Il padre che si è sempre disinteressato del figlio naturale è tenuto a risarcirlo per i patimenti esistenziali provocati con il suo comportamento anche se, essendo consapevole della paternità, non ha ricevuto richieste specifiche dalla madre durante l’infanzia e l’adolescenza del minore. È questo il principio affermato dalla Corte di cassazione nella sentenza n. 5652 del 10 aprile 2012, con cui viene confermata la statuizione dei giudici di merito in merito alla condanna di un uomo, contestuale all’accertamento di una sua paternità naturale, al versamento di 25.000 euro a titolo di risarcimento per la violazione, ritenuta consapevole, di un diritto fondamentale della persona, quale quello facente capo al figlio di ricevere dai propri genitori assistenza morale e materiale.

Relativamente alla vicenda de qua, che invero si inserisce nell’ambito della più vasta problematica della responsabilità aquiliana all’interno dei rapporti familiari, i giudici di legittimità hanno riconosciuto correttamente affermata, da parte dei giudici di merito, la responsabilità del soggetto del quale è stata accertata la paternità naturale, responsabilità derivante dalla volontaria, grave e reiterata sottrazione a tutti gli obblighi scaturenti dal rapporto di filiazione.

Precisa la Corte come la sentenza dichiarativa della filiazione naturale produca gli effetti propri del riconoscimento e, pertanto, implica per il genitore, tutti i doveri propri della procreazione legittima (art. 261 c.c.), incluso quello del mantenimento ai sensi dell’art. 148 c.c., ricollegandosi tale obbligazione allo status genitoriale e assumendo, di conseguenza, efficacia retroattiva. E’, infatti, costante affermazione della stessa giurisprudenza di legittimità che l’obbligo del genitore di concorrere al mantenimento del figlio insorge con la nascita dello stesso, ancorchè la procreazione sia stata successivamente accertata con sentenza. Il principio secondo cui l’obbligo dei genitori di mantenere i figli sussiste per il solo fatto di averli generati vale ad escludere la fondatezza della tesi secondo cui la responsabilità del genitore inadempiente dovrebbe escludersi in assenza di specifiche richieste provenienti dall’altro genitore o dallo stesso figlio. Tanto premesso, nell’ipotesi in cui al momento della nascita il figlio sia riconosciuto da uno solo dei genitori, che provveda per intero al suo mantenimento, non viene meno l’obbligo dell’altro genitore per il periodo anteriore alla dichiarazione giudiziale di paternità o maternità naturale, essendo sorto sin dalla nascita il diritto del figlio naturale ad essere mantenuto, istruito ed educato nei confronti di entrambi i genitori.

> Compiti da svolgere:
a. Le seguenti affermazioni concordano con il testo sulla sentenza n. 5652? Per ciascuna rispondi sì o no, citando alla lettera le parole del testo che lo stabiliscono.
(i) La sentenza della Corte di cassazione è del 10 aprile 2012.
(ii) L'uomo è stato condannato a versare 50.000 euro a titolo di risarcimento.
(iii) L'obbligo del genitore di concorrere al mantenimento del figlio sorge con la sentenza che accerta la paternità.
b. Riscrivi il tratto del testo sulla sentenza n. 5652 che va da "Il padre che" fino a "morale e materiale.", sostituendo "Corte di cassazione" con "Suprema Corte".
c. Nel testo sulla sentenza n. 5652, ai sensi di quale articolo del codice civile è previsto il dovere di mantenimento?

> Dati forniti:
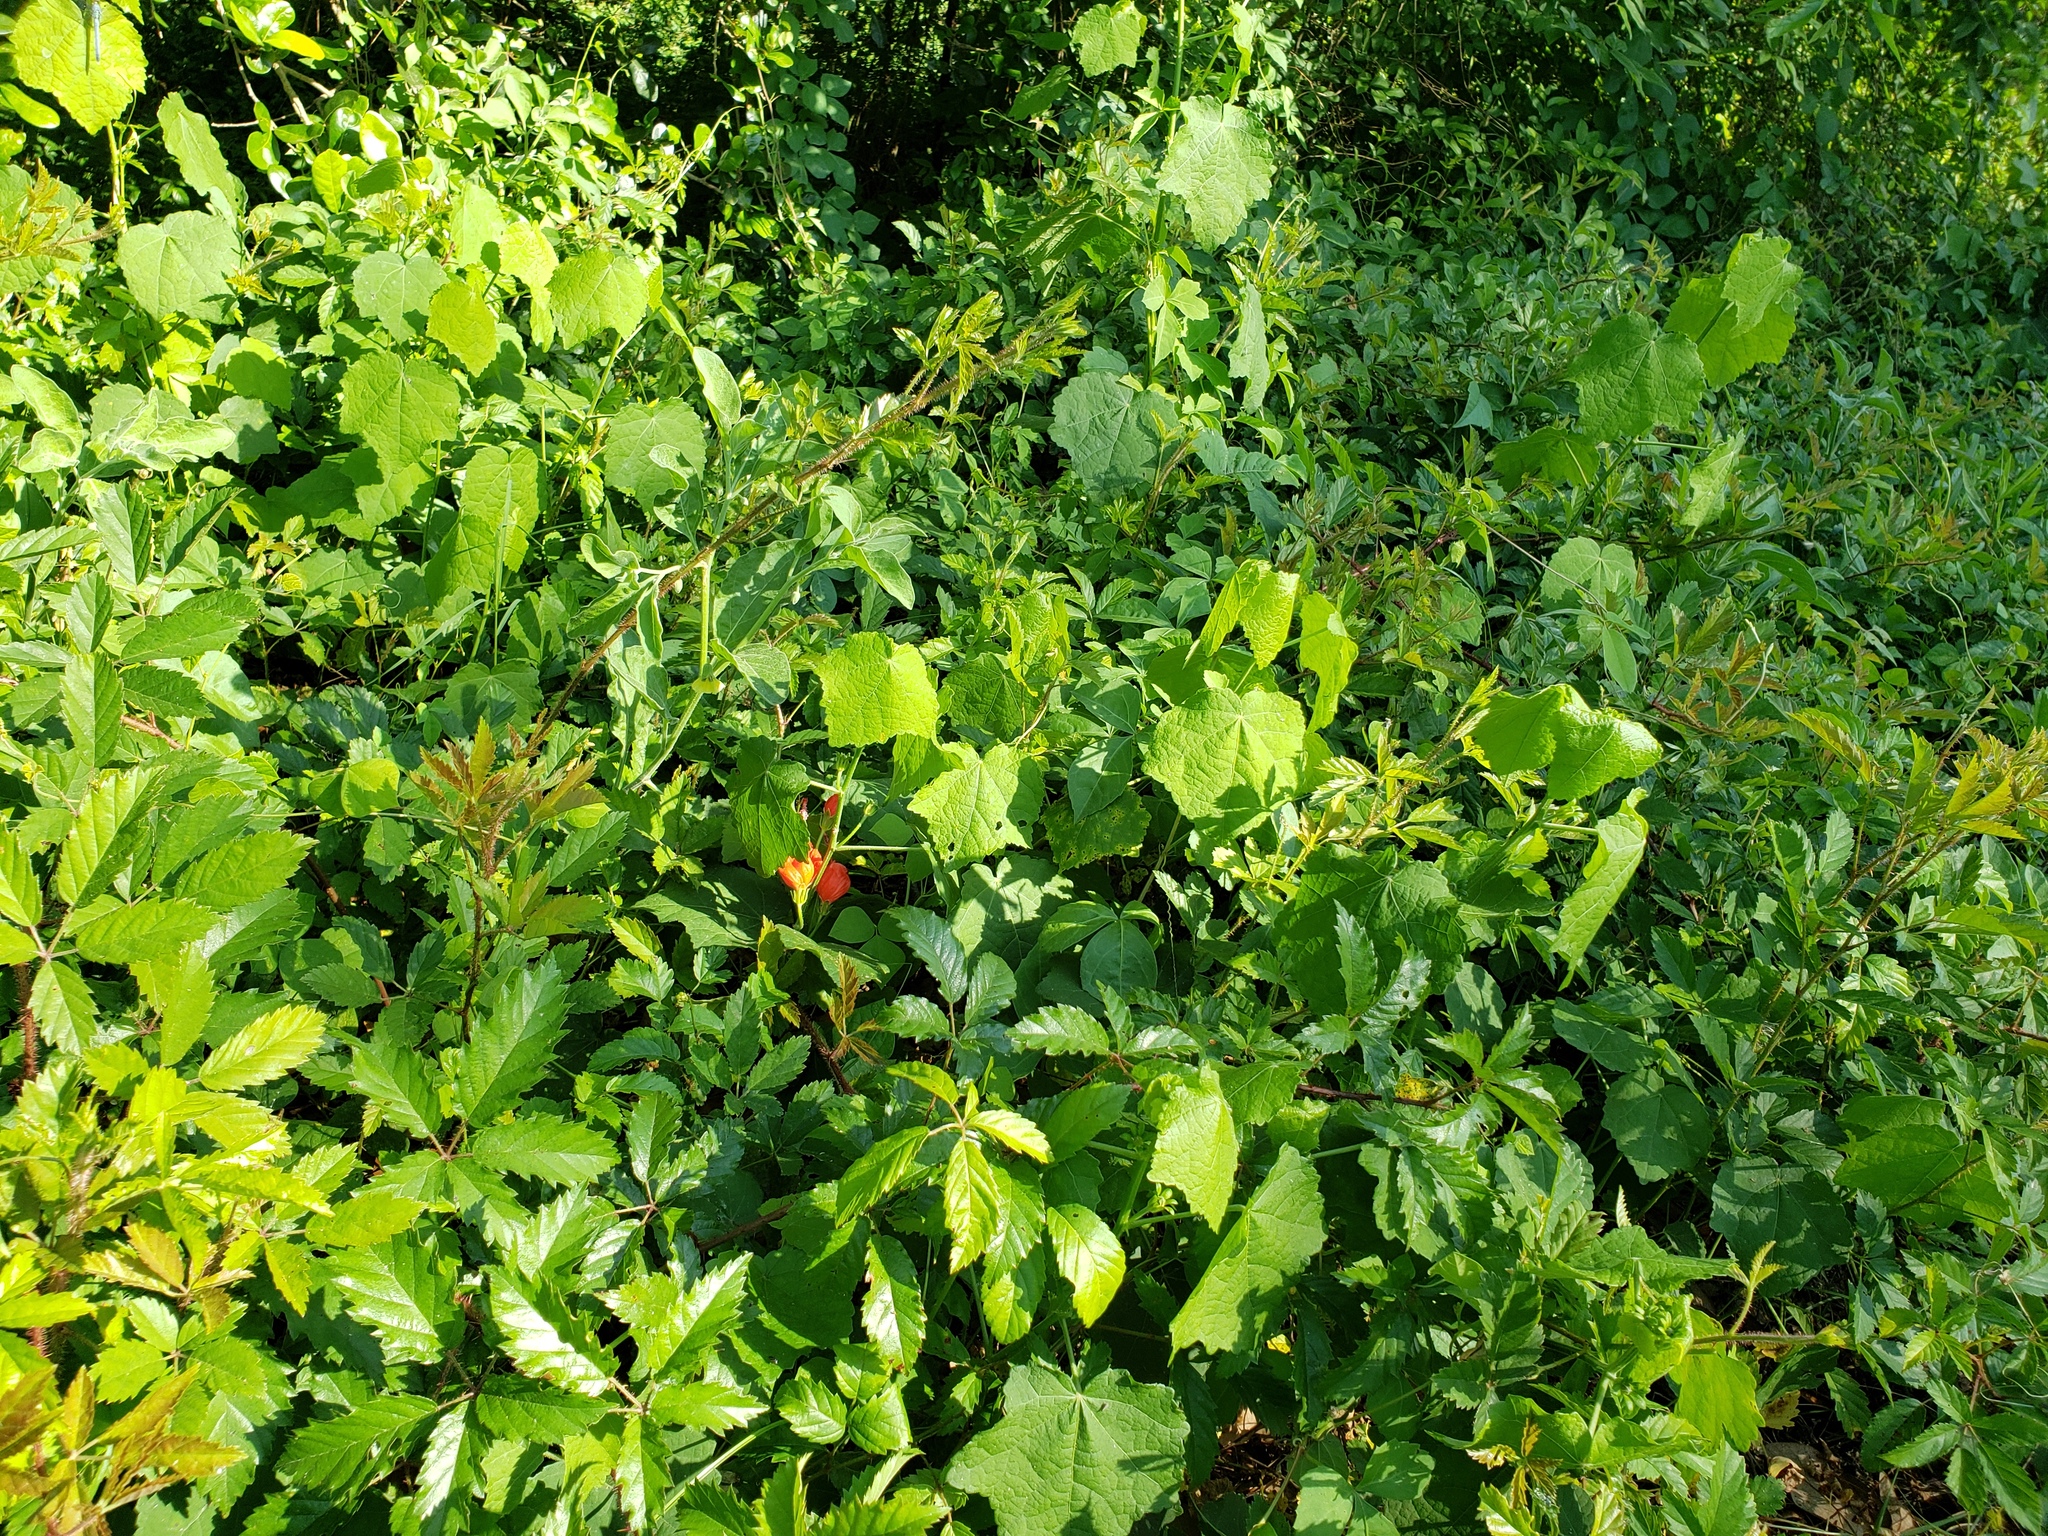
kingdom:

> Risposte ai compiti:
a.
(i) Sì: "nella sentenza n. 5652 del 10 aprile 2012".
(ii) No: "al versamento di 25.000 euro a titolo di risarcimento".
(iii) No: "l’obbligo del genitore di concorrere al mantenimento del figlio insorge con la nascita dello stesso".

b.
Il padre che si è sempre disinteressato del figlio naturale è tenuto a risarcirlo per i patimenti esistenziali provocati con il suo comportamento anche se, essendo consapevole della paternità, non ha ricevuto richieste specifiche dalla madre durante l’infanzia e l’adolescenza del minore. È questo il principio affermato dalla Suprema Corte nella sentenza n. 5652 del 10 aprile 2012, con cui viene confermata la statuizione dei giudici di merito in merito alla condanna di un uomo, contestuale all’accertamento di una sua paternità naturale, al versamento di 25.000 euro a titolo di risarcimento per la violazione, ritenuta consapevole, di un diritto fondamentale della persona, quale quello facente capo al figlio di ricevere dai propri genitori assistenza morale e materiale.

c. L'art. 148 c.c.